Sont-ce des paysages ou des portraits de voyageur dans des paysages ? Francesco Piemontesi joue la part la plus pure des Années de pèlerinage, l’édénique Suisse, dans une sorte de distance rêvée qui dès Au lac de Wallenstadt semble annoncer les derniers opus de Liszt.

La dimension poétique du cahier est ici poussée jusqu’à une sorte d’intemporel, la Pastorale flirte avec Scarlatti, Les cloches de Genève ont quelque chose de ravélien, histoire de rappeler que dans Liszt, tous les claviers passés s’incarnent mais que ceux du futur s’y devinent aussi.

La beauté plastique du jeu est étourdissante à force de pureté et d’exactitude, avec une économie du jeu de pédale, une science du toucher qui colorent les harmonies, leur donnent une dimension orchestrale et permettent aussi une certaine stylisation comme dans un Orage maîtrisé, alors que tant s’y déboutonnent au point de faire écrouler leurs claviers.
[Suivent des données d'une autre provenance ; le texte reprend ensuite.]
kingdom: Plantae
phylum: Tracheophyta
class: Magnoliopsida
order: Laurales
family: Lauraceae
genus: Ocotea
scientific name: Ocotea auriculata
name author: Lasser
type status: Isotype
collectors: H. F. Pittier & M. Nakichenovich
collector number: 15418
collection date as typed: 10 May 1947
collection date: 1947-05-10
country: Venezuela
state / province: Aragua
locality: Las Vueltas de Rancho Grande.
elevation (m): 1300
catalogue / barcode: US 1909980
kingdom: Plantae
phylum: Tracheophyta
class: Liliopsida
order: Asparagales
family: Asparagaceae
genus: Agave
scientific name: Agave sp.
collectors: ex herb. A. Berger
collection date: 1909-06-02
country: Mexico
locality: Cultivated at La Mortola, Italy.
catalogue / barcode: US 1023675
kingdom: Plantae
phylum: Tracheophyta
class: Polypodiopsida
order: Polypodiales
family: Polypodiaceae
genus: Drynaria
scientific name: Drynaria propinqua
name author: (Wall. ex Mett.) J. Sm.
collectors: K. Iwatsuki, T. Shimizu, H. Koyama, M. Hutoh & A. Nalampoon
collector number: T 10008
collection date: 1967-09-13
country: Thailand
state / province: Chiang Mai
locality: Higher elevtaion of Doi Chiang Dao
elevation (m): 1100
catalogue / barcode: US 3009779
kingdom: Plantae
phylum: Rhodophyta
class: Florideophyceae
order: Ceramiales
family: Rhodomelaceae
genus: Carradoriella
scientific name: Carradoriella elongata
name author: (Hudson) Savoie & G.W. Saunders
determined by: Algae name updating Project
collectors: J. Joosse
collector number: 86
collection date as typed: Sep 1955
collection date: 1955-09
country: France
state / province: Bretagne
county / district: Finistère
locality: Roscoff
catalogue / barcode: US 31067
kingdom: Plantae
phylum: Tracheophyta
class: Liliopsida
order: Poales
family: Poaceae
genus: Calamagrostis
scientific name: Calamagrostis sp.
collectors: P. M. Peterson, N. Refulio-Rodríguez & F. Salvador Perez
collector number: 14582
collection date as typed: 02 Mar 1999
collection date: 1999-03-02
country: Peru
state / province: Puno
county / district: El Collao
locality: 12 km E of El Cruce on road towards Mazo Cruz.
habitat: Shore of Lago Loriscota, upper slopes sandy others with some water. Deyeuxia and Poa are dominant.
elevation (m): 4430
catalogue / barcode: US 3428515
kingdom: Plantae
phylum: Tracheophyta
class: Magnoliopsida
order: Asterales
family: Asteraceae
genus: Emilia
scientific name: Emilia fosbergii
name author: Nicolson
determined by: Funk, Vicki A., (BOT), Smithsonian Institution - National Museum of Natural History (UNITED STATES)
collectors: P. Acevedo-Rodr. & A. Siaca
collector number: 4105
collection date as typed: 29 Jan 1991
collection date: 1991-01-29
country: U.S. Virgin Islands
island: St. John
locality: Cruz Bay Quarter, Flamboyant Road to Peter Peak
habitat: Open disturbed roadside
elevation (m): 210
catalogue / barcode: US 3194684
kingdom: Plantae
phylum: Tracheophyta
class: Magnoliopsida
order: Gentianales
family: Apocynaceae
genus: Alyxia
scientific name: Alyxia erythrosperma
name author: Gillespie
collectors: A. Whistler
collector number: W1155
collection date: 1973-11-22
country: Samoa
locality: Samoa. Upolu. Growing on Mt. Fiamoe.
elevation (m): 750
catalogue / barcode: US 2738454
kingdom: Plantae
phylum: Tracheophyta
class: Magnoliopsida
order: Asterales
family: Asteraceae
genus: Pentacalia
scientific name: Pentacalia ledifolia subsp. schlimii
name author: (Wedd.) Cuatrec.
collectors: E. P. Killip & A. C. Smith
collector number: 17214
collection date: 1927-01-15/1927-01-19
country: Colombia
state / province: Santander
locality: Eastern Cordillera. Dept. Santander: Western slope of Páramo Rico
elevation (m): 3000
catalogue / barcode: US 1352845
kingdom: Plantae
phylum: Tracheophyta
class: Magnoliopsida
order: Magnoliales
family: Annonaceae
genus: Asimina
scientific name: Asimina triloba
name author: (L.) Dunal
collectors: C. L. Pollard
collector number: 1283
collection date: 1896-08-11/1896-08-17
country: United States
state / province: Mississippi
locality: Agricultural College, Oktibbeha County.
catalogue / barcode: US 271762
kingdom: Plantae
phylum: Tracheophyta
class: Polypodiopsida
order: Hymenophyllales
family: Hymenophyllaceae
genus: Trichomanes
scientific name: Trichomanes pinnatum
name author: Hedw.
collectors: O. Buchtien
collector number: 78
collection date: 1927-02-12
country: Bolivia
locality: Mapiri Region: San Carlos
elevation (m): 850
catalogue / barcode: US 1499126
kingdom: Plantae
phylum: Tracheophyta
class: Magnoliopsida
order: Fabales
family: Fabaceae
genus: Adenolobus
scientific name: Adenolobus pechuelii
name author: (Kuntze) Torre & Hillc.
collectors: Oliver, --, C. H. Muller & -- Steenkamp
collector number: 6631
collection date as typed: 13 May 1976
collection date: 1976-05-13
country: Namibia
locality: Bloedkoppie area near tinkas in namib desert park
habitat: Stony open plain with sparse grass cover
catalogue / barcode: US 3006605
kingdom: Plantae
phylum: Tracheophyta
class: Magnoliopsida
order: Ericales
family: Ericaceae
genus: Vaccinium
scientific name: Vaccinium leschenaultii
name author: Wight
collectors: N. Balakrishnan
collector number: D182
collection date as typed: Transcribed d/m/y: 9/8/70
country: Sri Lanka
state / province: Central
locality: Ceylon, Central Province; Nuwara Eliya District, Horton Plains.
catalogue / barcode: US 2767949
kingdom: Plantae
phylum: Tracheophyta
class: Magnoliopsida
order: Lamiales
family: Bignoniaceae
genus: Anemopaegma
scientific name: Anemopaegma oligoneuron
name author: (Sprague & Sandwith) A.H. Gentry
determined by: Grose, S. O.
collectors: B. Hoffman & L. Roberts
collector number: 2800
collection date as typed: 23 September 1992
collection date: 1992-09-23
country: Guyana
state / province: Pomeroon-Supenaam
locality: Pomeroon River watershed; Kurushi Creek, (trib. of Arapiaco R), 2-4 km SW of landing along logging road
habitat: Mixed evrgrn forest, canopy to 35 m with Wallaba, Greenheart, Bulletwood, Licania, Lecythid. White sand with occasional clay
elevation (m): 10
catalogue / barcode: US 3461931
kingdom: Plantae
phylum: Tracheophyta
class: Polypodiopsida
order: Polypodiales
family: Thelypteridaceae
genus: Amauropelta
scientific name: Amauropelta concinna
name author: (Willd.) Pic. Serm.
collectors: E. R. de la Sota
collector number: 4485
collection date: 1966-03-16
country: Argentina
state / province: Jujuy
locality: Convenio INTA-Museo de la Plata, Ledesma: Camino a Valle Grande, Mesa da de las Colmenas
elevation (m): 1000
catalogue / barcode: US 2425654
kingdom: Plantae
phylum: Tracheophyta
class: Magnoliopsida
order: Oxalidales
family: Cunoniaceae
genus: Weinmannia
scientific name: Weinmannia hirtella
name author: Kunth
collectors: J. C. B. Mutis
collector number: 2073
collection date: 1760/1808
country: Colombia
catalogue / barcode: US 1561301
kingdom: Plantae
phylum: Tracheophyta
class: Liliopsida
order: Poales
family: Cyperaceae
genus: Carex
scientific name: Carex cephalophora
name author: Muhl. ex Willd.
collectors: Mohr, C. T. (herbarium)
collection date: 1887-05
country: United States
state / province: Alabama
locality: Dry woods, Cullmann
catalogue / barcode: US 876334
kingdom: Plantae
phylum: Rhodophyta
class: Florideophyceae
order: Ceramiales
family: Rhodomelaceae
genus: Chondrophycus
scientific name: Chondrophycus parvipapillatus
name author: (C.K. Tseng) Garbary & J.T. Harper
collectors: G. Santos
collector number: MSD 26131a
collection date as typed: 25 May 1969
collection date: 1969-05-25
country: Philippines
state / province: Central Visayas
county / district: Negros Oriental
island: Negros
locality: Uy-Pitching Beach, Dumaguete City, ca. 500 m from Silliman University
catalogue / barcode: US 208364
Ici on voit l’écharpe de nuage déchirée par le roc de l’aiguille.

Mais c’est la pudeur qui reste le maître-mot de ce grand piano si élégant, si intense, qui phrase dans l’ombre le chant byronien de la Vallée d’Obermann, suggère une danse imaginaire dans l’Eglogue ou questionne l’étrange formule qui ouvre Le mal du pays, vraie question sans réponse.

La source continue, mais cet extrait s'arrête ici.